Work order: The response should be an exact copy of the records, with the pictures removed.

Extracted information:
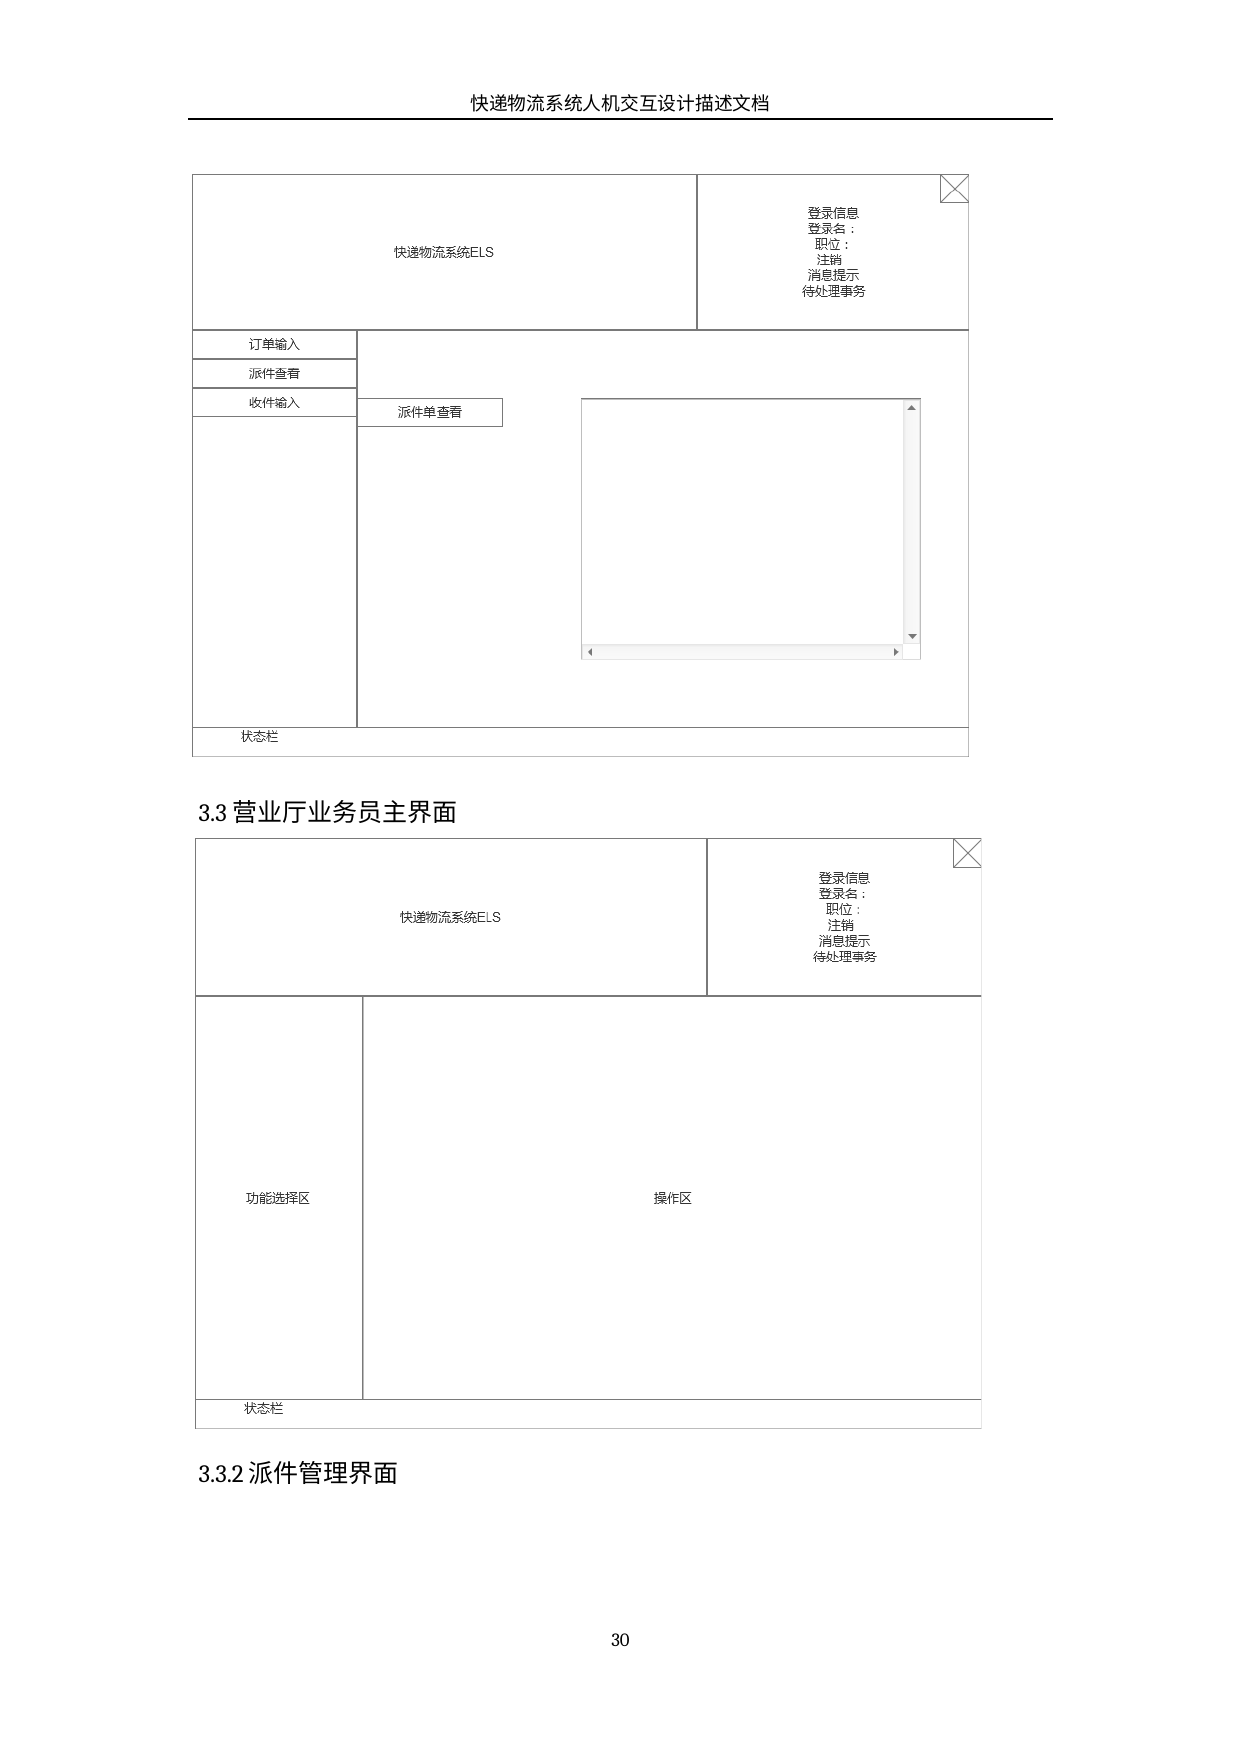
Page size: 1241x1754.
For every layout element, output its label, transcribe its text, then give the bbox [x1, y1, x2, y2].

text 3.3.2派件管理界面 [187, 1450, 1053, 1494]
text 3.3营业厅业务员主界面 [187, 789, 1053, 833]
picture [187, 832, 982, 1429]
picture [187, 172, 969, 757]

Task output:
Page size: 1241x1754.
For every layout element, output its label, transcribe its text, then give the bbox [x1, y1, x2, y2].

text 3.3.2派件管理界面 [187, 1450, 1053, 1494]
text 3.3营业厅业务员主界面 [187, 789, 1053, 833]
picture [187, 832, 982, 1429]
picture [187, 172, 969, 757]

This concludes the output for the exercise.